「ENJOY」に込めた思い

──ハワイでは「他者を認めて共存する」という考え方が自然とできているのに、どうしたら日本でもできるのかなと考えてしまいました。

 やっぱり教育も大きな要素なのかなと思います。厳密にいえばアイヌの方などもいらっしゃるのですが、日本はもともと多様な人種や文化背景を持った人たちがともに暮らしていたわけではないですし、学校教育ではみんなが同じであることが求められたり大事にされたりしているので。

 もちろん、その中で生まれたよさもありますが、今はどんどん世界が変わっていて、同じ日本人の中でも違った考え方や生き方を選びたい人たちがいるので、どうしてもそこからはじき出されて、苦しくなってしまう人たちがいます。

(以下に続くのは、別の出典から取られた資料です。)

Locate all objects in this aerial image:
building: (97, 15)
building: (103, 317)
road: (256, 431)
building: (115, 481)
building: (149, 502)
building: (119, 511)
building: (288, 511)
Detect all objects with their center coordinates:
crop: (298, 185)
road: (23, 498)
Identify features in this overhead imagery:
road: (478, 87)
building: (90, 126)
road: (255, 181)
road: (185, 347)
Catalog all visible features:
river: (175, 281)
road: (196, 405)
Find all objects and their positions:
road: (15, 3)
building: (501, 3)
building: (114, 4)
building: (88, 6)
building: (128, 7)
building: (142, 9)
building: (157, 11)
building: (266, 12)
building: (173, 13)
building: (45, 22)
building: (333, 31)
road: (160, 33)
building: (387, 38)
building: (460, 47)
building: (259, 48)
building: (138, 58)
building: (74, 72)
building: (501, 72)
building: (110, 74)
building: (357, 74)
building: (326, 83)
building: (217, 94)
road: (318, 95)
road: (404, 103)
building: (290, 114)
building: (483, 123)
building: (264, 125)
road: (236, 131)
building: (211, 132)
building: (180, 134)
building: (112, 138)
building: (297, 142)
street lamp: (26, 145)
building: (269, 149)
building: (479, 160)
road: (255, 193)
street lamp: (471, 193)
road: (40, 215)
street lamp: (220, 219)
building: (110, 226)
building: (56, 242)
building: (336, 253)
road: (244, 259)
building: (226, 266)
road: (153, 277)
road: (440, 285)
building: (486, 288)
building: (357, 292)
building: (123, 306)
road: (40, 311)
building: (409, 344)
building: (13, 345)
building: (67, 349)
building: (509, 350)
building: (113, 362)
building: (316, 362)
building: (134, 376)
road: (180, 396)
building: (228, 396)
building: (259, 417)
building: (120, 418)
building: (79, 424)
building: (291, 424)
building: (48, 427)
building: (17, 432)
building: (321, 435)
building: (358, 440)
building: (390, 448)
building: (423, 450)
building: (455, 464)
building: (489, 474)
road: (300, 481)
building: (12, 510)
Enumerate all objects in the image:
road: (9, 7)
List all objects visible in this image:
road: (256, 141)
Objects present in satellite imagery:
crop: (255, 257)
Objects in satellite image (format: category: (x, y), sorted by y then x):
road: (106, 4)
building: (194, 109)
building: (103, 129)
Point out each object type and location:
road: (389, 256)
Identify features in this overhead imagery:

ハワイの場合は、否が応でも違う人だらけの環境なので、たとえ他人に受け入れられなくても、それを攻撃の理由にはせずに、それぞれの場所で認め合ってともに生きてくという考えが育まれて、今のハワイの心地よさになっているのかなと思いました。

『山とハワイ』下巻の「おわりに」の一コマ。「アロハ」の意味を伝えています 鈴木さん提供

──私も一度ハワイに行ったことがあるのですが、いい意味で周りの人のことを気にしないし、他人にも「自由に楽しんで!」という思いがある人たちが多いなという印象があります。

 特にハワイ島にあるヒロという街の人たちから、とても温かい時間をもらいました。山ですれ違うハイカーさんたちの格好も自由。日本では“山登り”って言ったら、長袖・長ズボンという服装の方が多いですが、あちらでは水着みたいな格好の人や、中には“裸か!?”という人もいて(笑)、すれ違う人みんな“ENJOY!”って笑顔で言ってくれるんです。

 私はサインを書くときに、いつも“ENJOY!”という言葉を添えるのですが、そのときにいつも願っていることは、みんなが堂々と自分らしく、そして人の違いを尊重するような世の中になってほしいし、そういう人たちがもっと増えてほしいなということ。その思いは年を重ねるごとに増していきますね。